Shortly thereafter, caches started popping up like weeds, essentially disarming these tribal areas. When they say that you are my brother, and you are my brother for life, they really mean that. When I did lose two soldiers and a Marine in west Ramadi, which had become part of the Awakening Movement, it was taken as a personal attack on the Abu Alwan tribe. They felt they had been dishonored by this attack, and every single person responsible for that attack was killed or captured within about 10 days.

Q: What was the situation in Ramadi when you left?A: There’s still hard fighting to be done, but the decisive victory has already been won.

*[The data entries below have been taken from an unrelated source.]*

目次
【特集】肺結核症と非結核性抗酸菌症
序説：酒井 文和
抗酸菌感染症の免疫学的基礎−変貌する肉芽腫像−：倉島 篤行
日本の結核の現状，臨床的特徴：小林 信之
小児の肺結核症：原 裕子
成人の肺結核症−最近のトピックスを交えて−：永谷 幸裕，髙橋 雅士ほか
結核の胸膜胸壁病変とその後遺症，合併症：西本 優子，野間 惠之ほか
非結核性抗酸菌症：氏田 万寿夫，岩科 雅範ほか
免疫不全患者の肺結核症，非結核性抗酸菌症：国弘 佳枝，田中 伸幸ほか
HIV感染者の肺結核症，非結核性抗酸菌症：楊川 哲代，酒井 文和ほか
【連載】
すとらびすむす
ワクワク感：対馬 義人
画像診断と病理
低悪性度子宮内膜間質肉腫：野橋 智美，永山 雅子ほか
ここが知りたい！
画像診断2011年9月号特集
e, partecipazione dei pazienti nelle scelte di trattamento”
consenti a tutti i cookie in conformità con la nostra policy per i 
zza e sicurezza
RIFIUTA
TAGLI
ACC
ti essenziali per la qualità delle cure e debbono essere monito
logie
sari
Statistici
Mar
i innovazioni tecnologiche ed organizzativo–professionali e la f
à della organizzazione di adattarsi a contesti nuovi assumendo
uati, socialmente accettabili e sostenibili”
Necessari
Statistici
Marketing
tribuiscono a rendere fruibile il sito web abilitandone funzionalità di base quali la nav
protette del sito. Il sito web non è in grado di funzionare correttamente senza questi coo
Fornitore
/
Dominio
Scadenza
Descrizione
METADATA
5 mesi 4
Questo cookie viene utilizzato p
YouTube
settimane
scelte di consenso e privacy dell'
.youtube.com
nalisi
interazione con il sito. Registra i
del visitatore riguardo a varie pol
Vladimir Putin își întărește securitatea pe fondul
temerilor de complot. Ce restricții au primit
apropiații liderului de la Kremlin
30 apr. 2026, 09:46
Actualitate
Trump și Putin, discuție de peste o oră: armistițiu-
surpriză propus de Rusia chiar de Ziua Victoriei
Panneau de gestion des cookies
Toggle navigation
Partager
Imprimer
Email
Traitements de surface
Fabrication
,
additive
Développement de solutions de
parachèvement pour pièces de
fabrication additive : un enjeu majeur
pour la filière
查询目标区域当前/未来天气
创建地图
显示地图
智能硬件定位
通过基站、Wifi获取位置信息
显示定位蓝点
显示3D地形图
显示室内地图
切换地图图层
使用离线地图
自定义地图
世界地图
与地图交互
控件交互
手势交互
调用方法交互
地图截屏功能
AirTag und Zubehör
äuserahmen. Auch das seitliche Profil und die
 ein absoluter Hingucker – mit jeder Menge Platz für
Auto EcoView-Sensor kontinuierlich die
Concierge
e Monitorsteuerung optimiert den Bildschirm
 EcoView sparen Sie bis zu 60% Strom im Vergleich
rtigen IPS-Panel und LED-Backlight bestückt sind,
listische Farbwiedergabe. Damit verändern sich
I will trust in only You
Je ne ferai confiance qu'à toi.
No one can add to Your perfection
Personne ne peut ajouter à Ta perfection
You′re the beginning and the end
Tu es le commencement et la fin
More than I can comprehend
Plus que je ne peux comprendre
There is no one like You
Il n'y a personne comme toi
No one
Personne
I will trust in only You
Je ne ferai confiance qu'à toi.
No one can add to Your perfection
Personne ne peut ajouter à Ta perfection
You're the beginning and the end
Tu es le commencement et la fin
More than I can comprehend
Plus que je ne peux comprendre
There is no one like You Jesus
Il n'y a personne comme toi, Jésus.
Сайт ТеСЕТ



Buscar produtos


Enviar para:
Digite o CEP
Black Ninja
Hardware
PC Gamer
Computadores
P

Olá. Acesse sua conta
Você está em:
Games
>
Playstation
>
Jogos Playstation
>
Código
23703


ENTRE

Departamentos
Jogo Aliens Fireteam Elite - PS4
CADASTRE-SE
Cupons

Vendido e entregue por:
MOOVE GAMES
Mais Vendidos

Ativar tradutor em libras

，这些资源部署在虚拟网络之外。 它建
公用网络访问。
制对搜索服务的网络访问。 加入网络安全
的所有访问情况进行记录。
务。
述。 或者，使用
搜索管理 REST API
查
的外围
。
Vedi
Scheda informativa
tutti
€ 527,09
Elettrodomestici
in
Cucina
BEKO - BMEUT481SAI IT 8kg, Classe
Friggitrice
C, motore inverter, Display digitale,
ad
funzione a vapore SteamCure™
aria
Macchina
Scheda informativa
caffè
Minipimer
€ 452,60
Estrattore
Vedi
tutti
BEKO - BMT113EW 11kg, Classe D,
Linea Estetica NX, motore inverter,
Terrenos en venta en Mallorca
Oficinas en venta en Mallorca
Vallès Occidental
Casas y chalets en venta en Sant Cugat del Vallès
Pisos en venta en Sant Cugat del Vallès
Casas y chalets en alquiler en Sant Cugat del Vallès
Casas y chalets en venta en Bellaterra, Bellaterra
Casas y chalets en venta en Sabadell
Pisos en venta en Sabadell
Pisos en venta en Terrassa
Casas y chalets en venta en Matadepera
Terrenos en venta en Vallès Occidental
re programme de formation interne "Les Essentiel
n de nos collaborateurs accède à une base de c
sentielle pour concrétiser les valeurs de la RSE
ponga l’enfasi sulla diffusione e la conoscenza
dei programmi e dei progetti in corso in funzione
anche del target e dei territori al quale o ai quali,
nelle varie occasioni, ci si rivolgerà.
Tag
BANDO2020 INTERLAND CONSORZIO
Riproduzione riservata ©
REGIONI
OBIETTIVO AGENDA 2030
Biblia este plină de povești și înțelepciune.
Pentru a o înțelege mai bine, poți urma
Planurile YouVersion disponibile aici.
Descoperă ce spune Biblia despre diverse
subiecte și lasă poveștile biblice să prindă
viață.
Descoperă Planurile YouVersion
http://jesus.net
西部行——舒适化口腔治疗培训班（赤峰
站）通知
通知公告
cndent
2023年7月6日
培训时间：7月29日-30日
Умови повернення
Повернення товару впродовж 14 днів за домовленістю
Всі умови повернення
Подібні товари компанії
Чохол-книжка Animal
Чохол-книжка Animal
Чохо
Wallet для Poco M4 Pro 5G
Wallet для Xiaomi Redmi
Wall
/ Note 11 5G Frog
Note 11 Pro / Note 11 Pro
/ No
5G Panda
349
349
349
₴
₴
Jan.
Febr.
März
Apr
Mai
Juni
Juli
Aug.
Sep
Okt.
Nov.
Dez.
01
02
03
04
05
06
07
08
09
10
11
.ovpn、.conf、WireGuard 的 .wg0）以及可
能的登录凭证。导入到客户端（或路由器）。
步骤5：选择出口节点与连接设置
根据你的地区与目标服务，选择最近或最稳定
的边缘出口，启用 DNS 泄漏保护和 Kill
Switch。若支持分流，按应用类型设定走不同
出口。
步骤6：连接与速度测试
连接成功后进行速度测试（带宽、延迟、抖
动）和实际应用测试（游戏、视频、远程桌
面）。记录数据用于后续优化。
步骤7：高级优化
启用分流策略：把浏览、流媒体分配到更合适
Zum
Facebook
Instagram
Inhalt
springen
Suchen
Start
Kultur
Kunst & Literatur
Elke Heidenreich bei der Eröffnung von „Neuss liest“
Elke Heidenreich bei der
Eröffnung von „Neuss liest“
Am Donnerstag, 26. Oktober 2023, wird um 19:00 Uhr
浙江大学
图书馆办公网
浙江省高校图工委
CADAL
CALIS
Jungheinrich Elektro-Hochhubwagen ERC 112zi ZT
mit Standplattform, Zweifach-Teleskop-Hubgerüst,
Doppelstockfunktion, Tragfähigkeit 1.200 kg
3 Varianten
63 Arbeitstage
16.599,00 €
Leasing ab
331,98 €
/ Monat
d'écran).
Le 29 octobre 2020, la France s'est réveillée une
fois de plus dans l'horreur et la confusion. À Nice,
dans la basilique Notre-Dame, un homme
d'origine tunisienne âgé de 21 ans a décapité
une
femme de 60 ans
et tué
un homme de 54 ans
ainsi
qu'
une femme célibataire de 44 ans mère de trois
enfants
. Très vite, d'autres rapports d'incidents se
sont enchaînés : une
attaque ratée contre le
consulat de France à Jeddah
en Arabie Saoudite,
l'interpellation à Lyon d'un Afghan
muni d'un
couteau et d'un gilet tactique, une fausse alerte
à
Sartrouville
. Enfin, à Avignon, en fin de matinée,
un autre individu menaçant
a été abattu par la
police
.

The strange thing about a counterinsurgency is turning points don’t always come in one climactic battle that you can recognize at the time. But in retrospect, you can pinpoint a turning point down to the very day, and I say it was the 21st of August, 2006. That’s the day an influential sheik was killed by insurgents. That was the decisive miscalculation by al-Qaida that we were able to exploit and that will ultimately lead to the downfall of al-Qaida in al-Anbar province.

Q: What was the hardest part of the deployment?A: I went to every memorial service, I went to every hero flight, when we would put the kids in the body bags in the back of the helicopters and fly them out. You know, watching 19-year-old kids get taken away in body bags, I have a 19-year-old kid, and that never got any easier.